Leon Black, então CEO da Apollo World Administration, na Conferência World do Milken Institute em Beverly Hills, Califórnia, 1º de maio de 2018.
Patrick T. Fallon | Bloomberg | Imagens Getty
Antigo Gestão World Apollo O CEO Leon Black, em depoimento preparado para um comitê da Câmara na sexta-feira, disse que o notório criminoso sexual Jeffrey Epstein o enganou em mais de US$ 60 milhões em taxas de consultoria financeira, alegando falsamente que eram dedutíveis de impostos.
Black diz que não teve envolvimento na operação de tráfico sexual de Epstein e não lhe pagou para ter acesso a mulheres.
Ele disse que foi enganado pela personalidade Jekyll-and-Hyde de Epstein em uma declaração de abertura preparada, que foi compartilhada com a CNBC.
Black será entrevistado na manhã de sexta-feira pelo Comitê de Supervisão da Câmara e Reforma do Governo, que tem investigado os laços de Epstein com muitos indivíduos ricos e influentes.
“Venho aqui hoje voluntariamente para esclarecer meu relacionamento com Jeffrey Epstein e, em specific, por que paguei a ele o dinheiro que paguei”, disse Black em sua declaração preparada.
“Deixe-me afirmar inequivocamente que nunca abusei de uma mulher”, diz Black.
“Nunca estive com uma mulher menor de idade. Nunca me envolvi em tráfico sexual. Nunca paguei a Epstein para ter acesso a mulheres”, diz ele. “Nunca fui chantageado por Epstein. Não estive envolvido e não tinha conhecimento de nenhuma conduta hedionda de Epstein.”
“Eu conhecia Jekyll. Não conhecia Hyde”, diz Black.

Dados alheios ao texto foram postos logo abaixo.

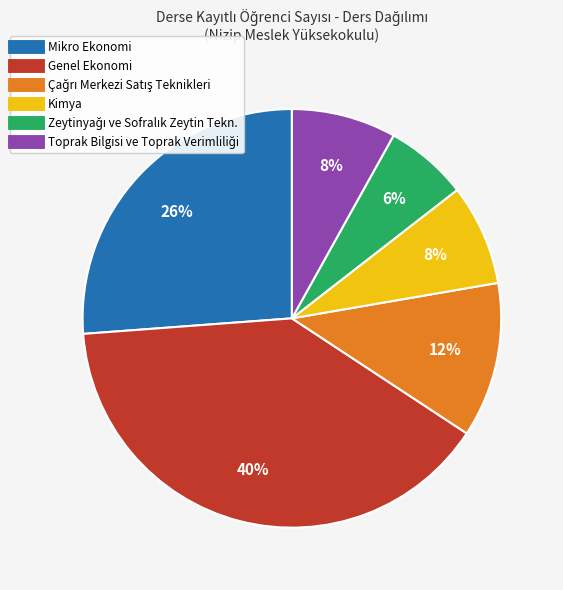

Is there any slice that represents more than half of the pie?

No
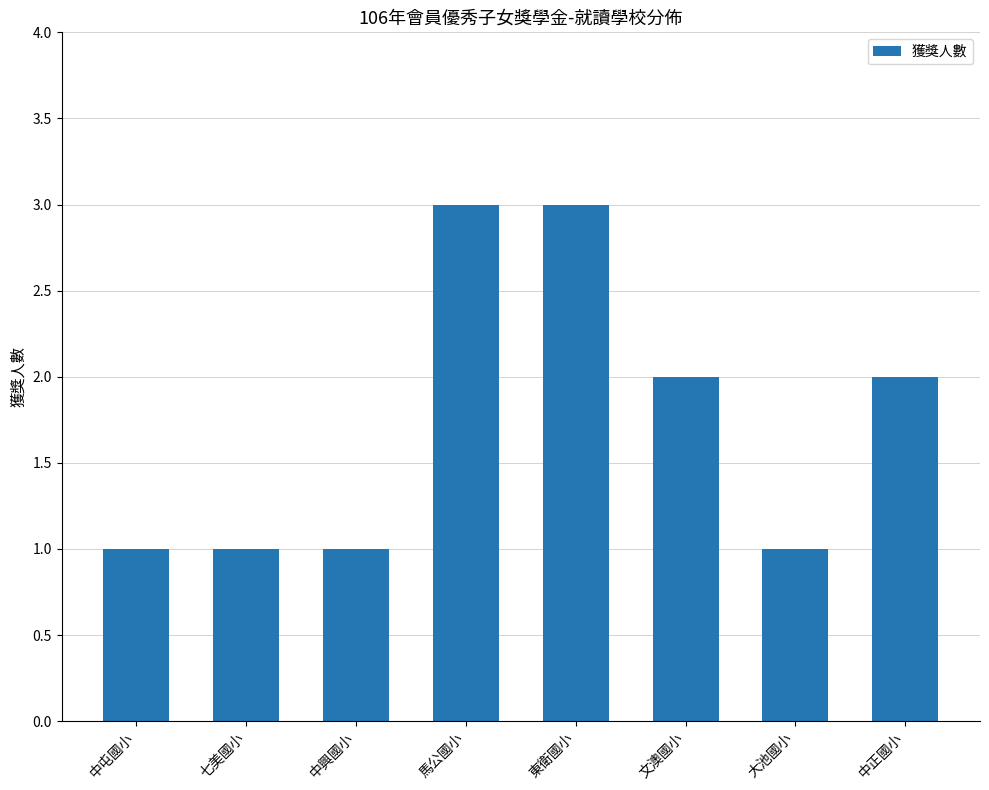

What value does the data have at 東衛國小?

3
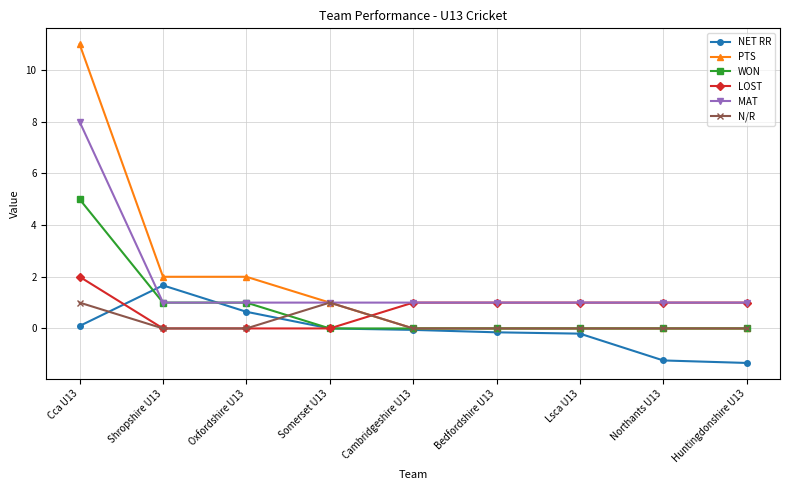

Does the chart have visible grid lines?

Yes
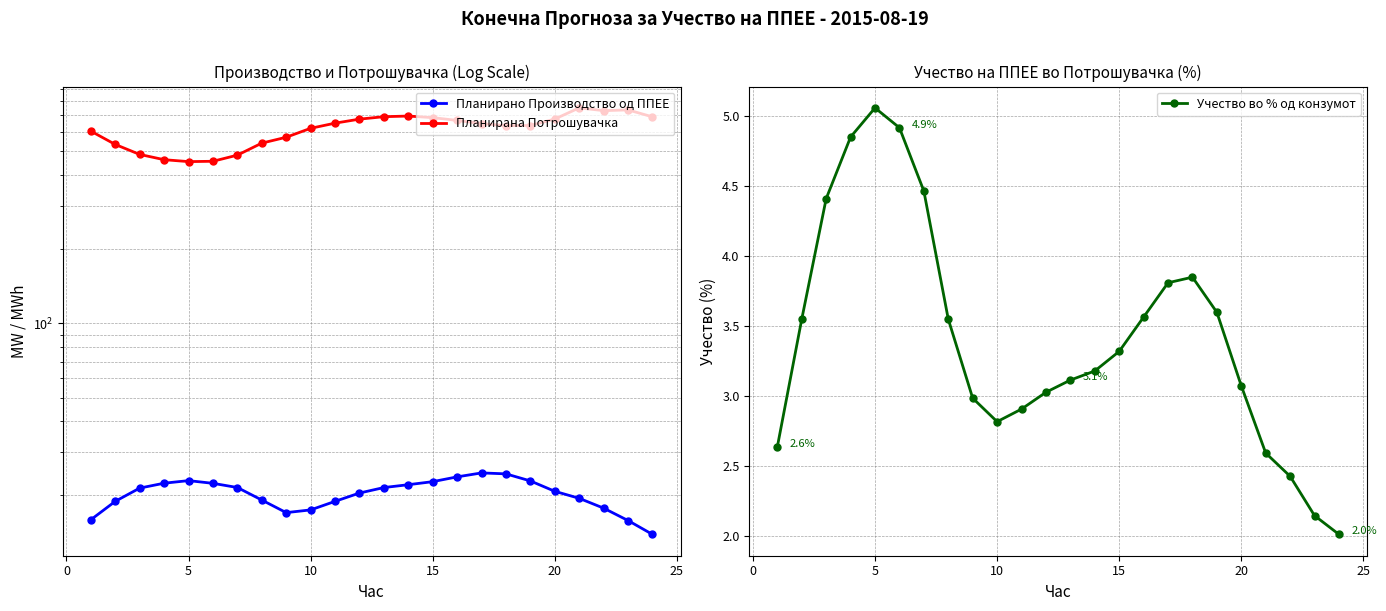

What is the smallest value displayed?

2.0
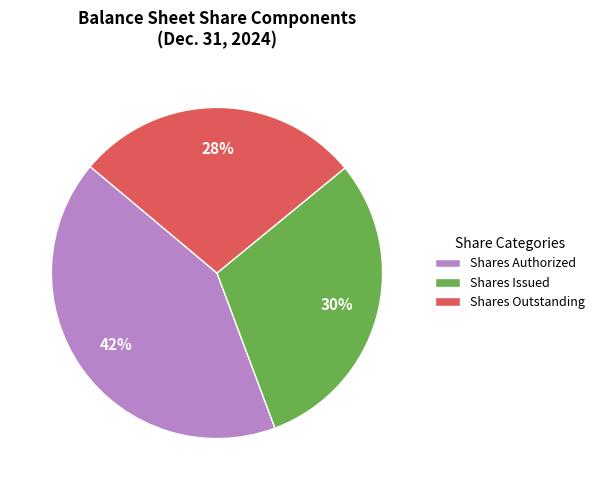

Combined, do Shares Authorized and Shares Issued account for over 50%?

Yes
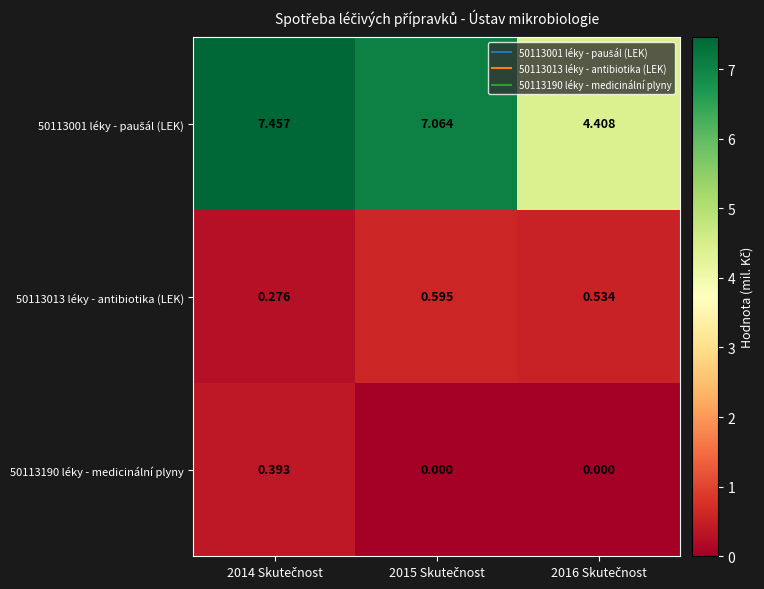

How many data points does each series have?

3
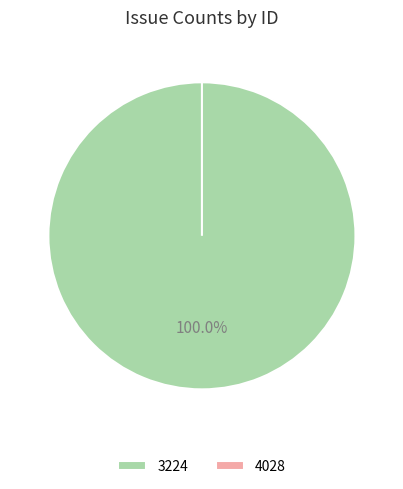

How many slices are in this pie chart?

2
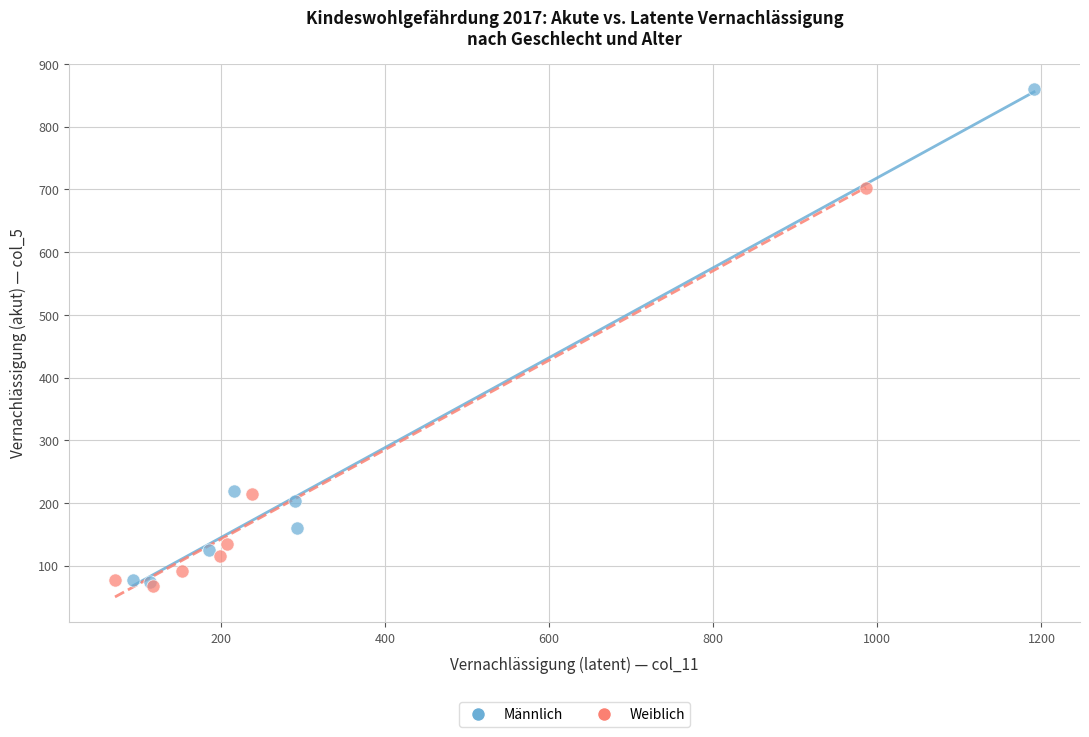

Which series has the widest spread of Y values?

Männlich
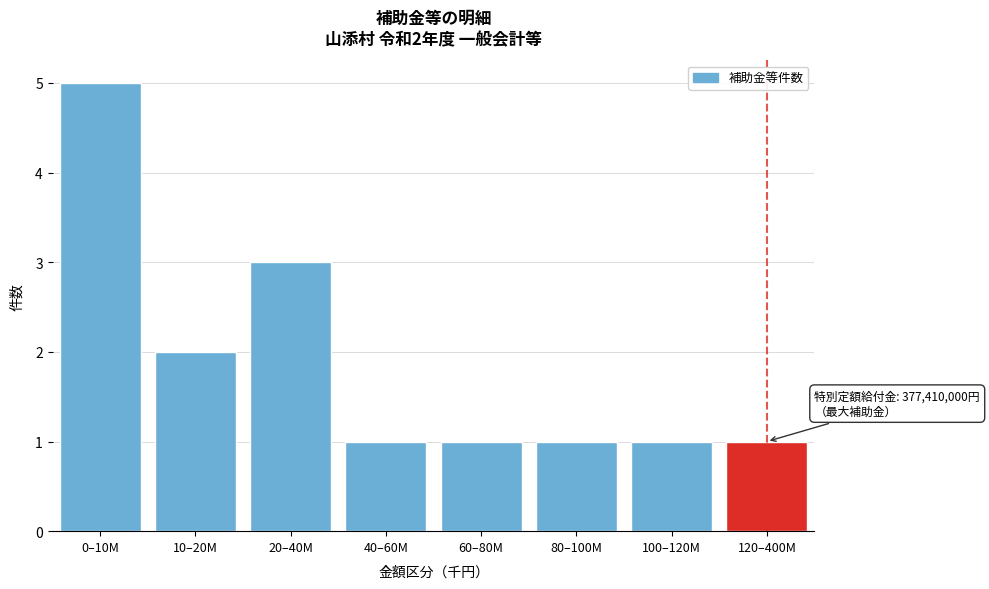

Reading right to left, extract all data points from this chart.

120–400M=1	100–120M=1	80–100M=1	60–80M=1	40–60M=1	20–40M=3	10–20M=2	0–10M=5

Em sua declaração, ele se apoia nas conclusões de 2021 do chamado relatório Dechert, em homenagem ao escritório de advocacia que foi contratado para examinar quanto ele pagou a Epstein por consultoria financeira, o trabalho que Epstein fez e se ele sabia sobre a conduta de Epstein antes de sua prisão em 2019 por acusações federais de tráfico sexual de crianças.
“O relatório Dechert concluiu que eu paguei a Epstein 158 milhões de dólares”, diz Black, de acordo com as observações preparadas.
“E Dechert examinou os serviços prestados por Epstein e determinou que Epstein executou serviços de planejamento tributário e patrimonial altamente valiosos e legítimos para meu escritório acquainted; que o trabalho tributário foi responsável por bilhões de dólares em economias e que todo o trabalho de Epstein foi examinado por escritórios de advocacia e contabilidade respeitáveis”.
Black disse que Epstein lhe dissera que as taxas que ele estava pagando “eram dedutíveis dos impostos, ’60 centavos de dólar’, o que só descobri anos depois não period verdade”.
‘Ou seja, o que eu acreditava ser US$ 95 milhões em taxas líquidas pagas a ele ao longo de cinco anos period, na verdade, US$ 158 milhões’, diz Black. “Mas, na época, Epstein me levou a acreditar que estava pagando ’60 centavos de dólares’.” Essa garantia period falsa.”
Black diz que conheceu Epstein em meados da década de 1990, quando Epstein fazia parte do conselho da Universidade Rockefeller.
“Sua rede incluía luminares respeitados como David Rockefeller; Ehud Barak, Larry Summers; George Mitchell, Invoice Richardson e Ace Greenberg”, diz Black.
Ele disse que conhecia Epstein há 18 anos “antes de eu lhe pagar um centavo”.
Black diz que começou a pagar a Epstein em 2013 por “seus conselhos de boa-fé” sobre impostos, seguros e questões fiduciárias e patrimoniais, assuntos sobre os quais ele disse que Epstein possuía “notável perspicácia”.
“Em retrospecto, agora sei, assim como o mundo, que Epstein estava envolvido em atividades horríveis e sórdidas”, diz Black.
“Sinto-me péssimo pelas vítimas de Epstein.”